Now that we have covered base R syntax, the tidyverse, and core coding concepts relating to creating your own functions and implementing loops and control flow, we will move on to discuss data visualization using ggplot2, which is the focus of the next two chapters. Following that, we will discuss designing tables using gt.

19.11 Questions

  1. Explain the difference between local and global scope for a variable.
  2. Explain the difference between a for loop and a while loop as implemented in R.
  3. Describe an example of a while loop that would result in an infinite loop.
  4. Why is it not necessary to include a condition with else()within control flow?
  5. Explain the difference between next and break.
  6. Explain the concept of functional programming.
  7. What is the purpose of the across() function?
  8. What is the purpose of the map() function?

19.12 Exercises

Overall Accuracy Function

Task 1

Create a function that will calculate overall accuracy for a classification when given the correct class and the predicted class.  A dataset has been provided (classification_data.csv) in the exercise folder for the chapter, which contains three columns: “class”, “spec”, and “spec_lidar”. The “class” column contains the correct classification (what the sample actually was) while the “spec” and “spec_lidar” columns contain the predicted classification (what an algorithm predicted the class to be). Specifically, the “spec” column is a result obtained using just spectral image bands while the “spec_lidar” column is a result obtained using a combination of spectral bands and light detection and ranging (lidar) data.

Create a function that will generate a confusion matrix from the correct and predicted data, calculate overall accuracy from the table, then return the overall accuracy result. Note that the table() function can be used to create a contingency table or confusion matrix. The diag() function can be used to extract values in the diagonal cells that represent the correct predictions. You will also need to use sum().

Use your new function to calculate the overall accuracy for the spectral only and spectral + lidar results.
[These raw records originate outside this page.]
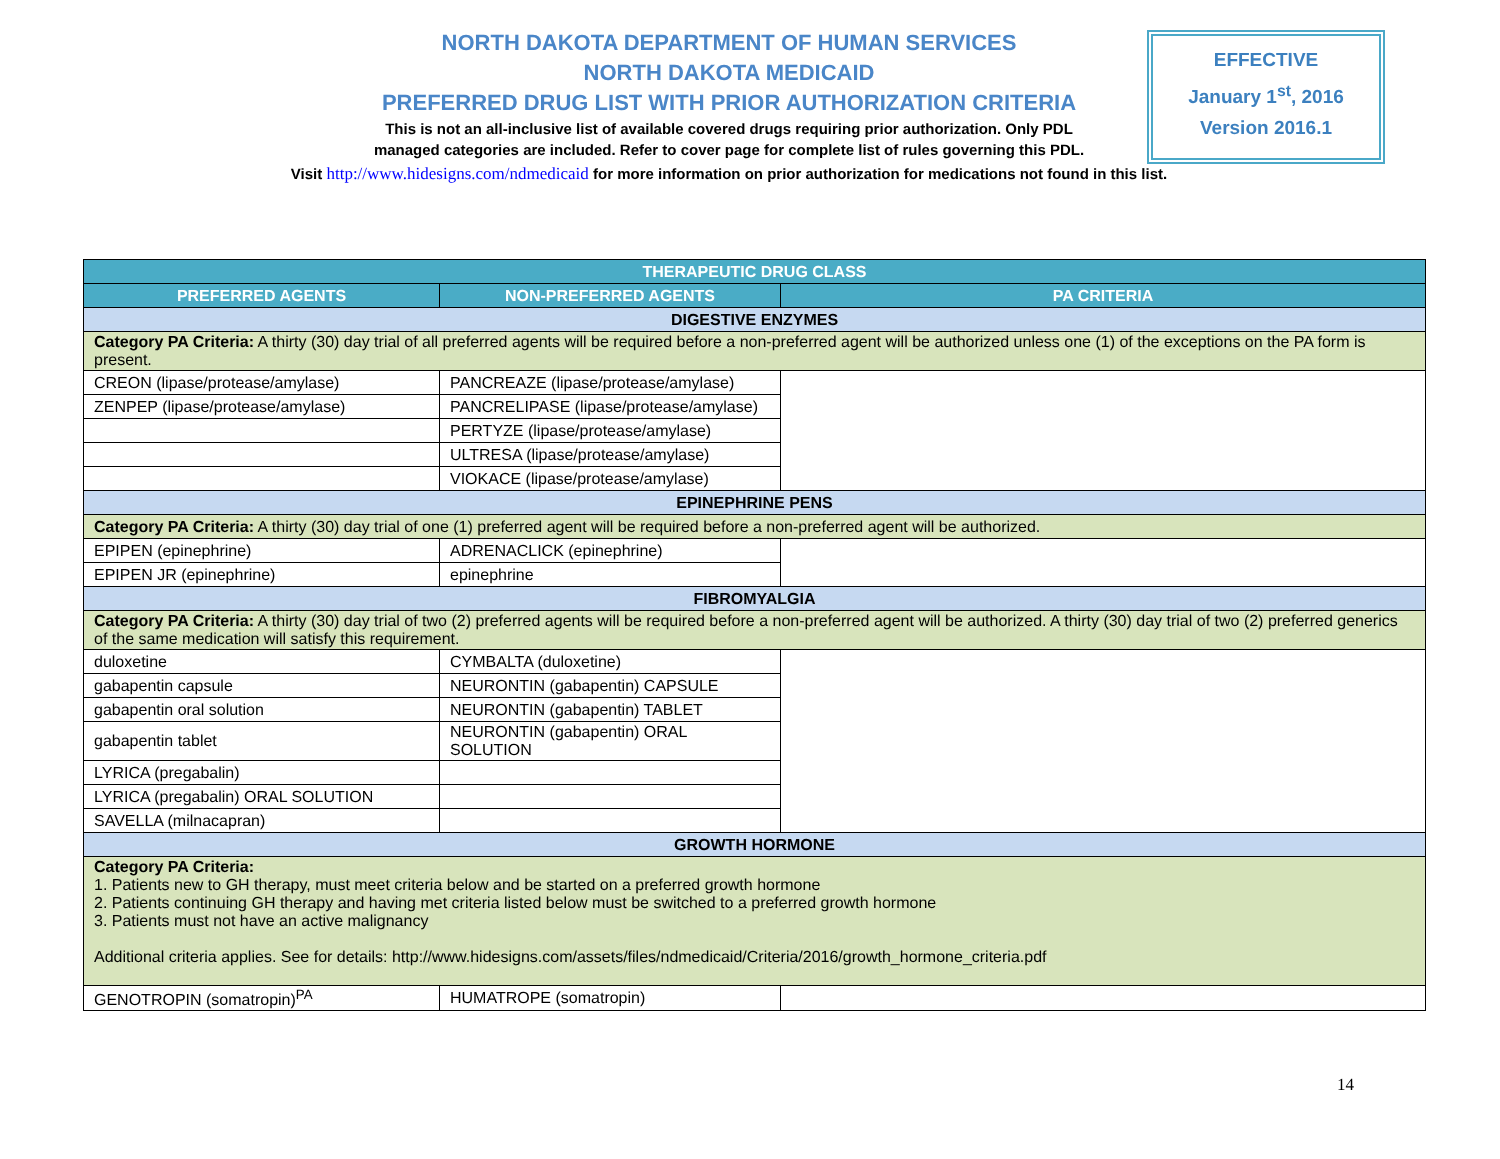NORTH DAKOTA DEPARTMENT OF HUMAN SERVICES
NORTH DAKOTA MEDICAID
PREFERRED DRUG LIST WITH PRIOR AUTHORIZATION CRITERIA
This is not an all-inclusive list of available covered drugs requiring prior authorization. Only PDL
managed categories are included. Refer to cover page for complete list of rules governing this PDL.
Visit http://www.hidesigns.com/ndmedicaid for more information on prior authorization for medications not found in this list.
EFFECTIVE
January 1<sup>st</sup>, 2016
Version 2016.1
| THERAPEUTIC DRUG CLASS | | |
| --- | --- | --- |
| PREFERRED AGENTS | NON-PREFERRED AGENTS | PA CRITERIA |
| DIGESTIVE ENZYMES | | |
| Category PA Criteria: A thirty (30) day trial of all preferred agents will be required before a non-preferred agent will be authorized unless one (1) of the exceptions on the PA form is present. | | |
| CREON (lipase/protease/amylase) | PANCREAZE (lipase/protease/amylase) | |
| ZENPEP (lipase/protease/amylase) | PANCRELIPASE (lipase/protease/amylase) | |
| | PERTYZE (lipase/protease/amylase) | |
| | ULTRESA (lipase/protease/amylase) | |
| | VIOKACE (lipase/protease/amylase) | |
| EPINEPHRINE PENS | | |
| Category PA Criteria: A thirty (30) day trial of one (1) preferred agent will be required before a non-preferred agent will be authorized. | | |
| EPIPEN (epinephrine) | ADRENACLICK (epinephrine) | |
| EPIPEN JR (epinephrine) | epinephrine | |
| FIBROMYALGIA | | |
| Category PA Criteria: A thirty (30) day trial of two (2) preferred agents will be required before a non-preferred agent will be authorized. A thirty (30) day trial of two (2) preferred generics of the same medication will satisfy this requirement. | | |
| duloxetine | CYMBALTA (duloxetine) | |
| gabapentin capsule | NEURONTIN (gabapentin) CAPSULE | |
| gabapentin oral solution | NEURONTIN (gabapentin) TABLET | |
| gabapentin tablet | NEURONTIN (gabapentin) ORAL SOLUTION | |
| LYRICA (pregabalin) | | |
| LYRICA (pregabalin) ORAL SOLUTION | | |
| SAVELLA (milnacapran) | | |
| GROWTH HORMONE | | |
| Category PA Criteria: 1. Patients new to GH therapy, must meet criteria below and be started on a preferred growth hormone 2. Patients continuing GH therapy and having met criteria listed below must be switched to a preferred growth hormone 3. Patients must not have an active malignancy Additional criteria applies. See for details: http://www.hidesigns.com/assets/files/ndmedicaid/Criteria/2016/growth_hormone_criteria.pdf | | |
| GENOTROPIN (somatropin)<sup>PA</sup> | HUMATROPE (somatropin) | |
14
Which model yielded the highest overall accuracy?

Task 2

Combine a for loop and if else statement to write all rows or samples in the classification_data.csv file that were correctly predicted using the spectral and lidar (“spec_lidar”) data to a new data frame and all incorrectly classified rows to a different data frame.

Picture Editing Function/Loop

Task 1

You have been provided with a folder of pictures (pictures) in the exercise folder for the chapter. The photos are from the southwestern United States. This assignment asks you to write a function to perform some editing tasks on these images. Hint: the imager package can be used to process images in R. Create a function with the following characteristics.

  1. Function accepts the following parameters: an input image, a Boolean variable indicating whether or not to crop the image, lower bounds representing the percent of the image to crop, upper bounds representing the percent of the image to crop, a Boolean variable indicating whether or not to resize the image, a resizing factor, and a Boolean variable indicating whether or not to convert the image to grayscale.
  2. Function is able to crop an image by a random percentage in both the x and y directions within the specified upper and lower bounds. For example, if the lower bound is set to 20% and the upper bound is set to 40%, a random percentage in this range will be selected then used to crop the image. Different random values between the lower and upper bounds should be able to be applied for the x- and y direction crops.
  3. Function is able to resize the image by the specified factor. For example, if the factor is 1, this means that the image is not resized. If the factor is 0.5, the resolution is decreased by half. The image should maintain its original aspect ratio.
  4. Function should be able to convert the image to grayscale if the user specifies this.
  5. Function should return the image object.

Task 2

Use the function within a for loop to process all of the images in the folder. Each iteration of the loop should process one image. Save the results to a new folder on disk. Plot one original and processed image pair.